LatentCellBio × AI

Wiki · Bio × AI Methods · concept

Single-cell foundation model

A transformer pretrained on millions of single cells that turns a cell's gene expression into a reusable representation.

A single-cell foundation model is a transformer pretrained on millions of single-cell gene-expression profiles. It treats each cell like a sentence — the set of genes a cell expresses, and how strongly — and learns to read that sentence the way a language model reads text. The payoff is a reusable representation: hand it a cell and it returns a vector capturing what kind of cell it is, which you can then use for many downstream tasks without training from scratch.

How it works

Each cell is turned into tokens: its expressed genes, tagged with expression level. The model is then pretrained on huge public atlases — tens of millions of cells — using a masked objective: hide some of a cell’s genes and make the model predict them from the rest. To do that well it has to learn which genes travel together and what defines a cell state. Out come two kinds of embeddings: a vector per cell and a vector per gene. You then fine-tune the pretrained model for specific jobs — labelling cell types, predicting how a cell responds to a perturbation, or integrating datasets collected on different machines so batch effects wash out.
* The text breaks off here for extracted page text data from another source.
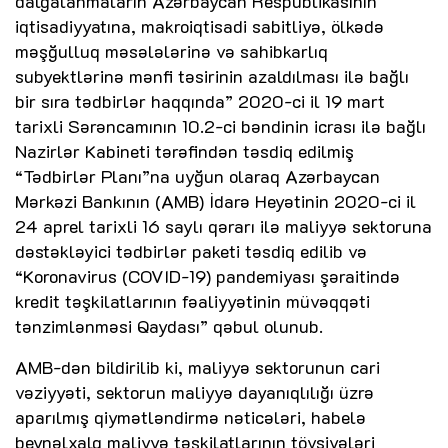
dalğalanmaların Azərbaycan Respublikasının
iqtisadiyyatına, makroiqtisadi sabitliyə, ölkədə
məşğulluq məsələlərinə və sahibkarlıq
subyektlərinə mənfi təsirinin azaldılması ilə bağlı
bir sıra tədbirlər haqqında” 2020-ci il 19 mart
tarixli Sərəncamının 10.2-ci bəndinin icrası ilə bağlı
Nazirlər Kabineti tərəfindən təsdiq edilmiş
“Tədbirlər Planı”na uyğun olaraq Azərbaycan
Mərkəzi Bankının (AMB) İdarə Heyətinin 2020-ci il
24 aprel tarixli 16 saylı qərarı ilə maliyyə sektoruna
dəstəkləyici tədbirlər paketi təsdiq edilib və
“Koronavirus (COVID-19) pandemiyası şəraitində
kredit təşkilatlarının fəaliyyətinin müvəqqəti
tənzimlənməsi Qaydası” qəbul olunub.
AMB-dən bildirilib ki, maliyyə sektorunun cari
vəziyyəti, sektorun maliyyə dayanıqlılığı üzrə
aparılmış qiymətləndirmə nəticələri, habelə
beynəlxalq maliyyə təşkilatlarının tövsiyələri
Why it matters (for bio × AI)

This is an early step toward a virtual cell: one model that has seen enough biology to reason about a cell it was never explicitly shown. Those cell representations feed perturbation-prediction — guessing what a drug or gene knockout will do before running the experiment. The best-known exemplars are scGPT (Bo Wang’s lab) and Geneformer (from the Ellinor/Theodoris groups). One honest caveat: whether these models genuinely beat much simpler baselines is actively debated, and several careful comparisons have found the gains thinner than the headlines suggest.

See foundation model for the pretrain-then-adapt recipe, embeddings for the cell and gene vectors these models produce, and transformer for the architecture underneath.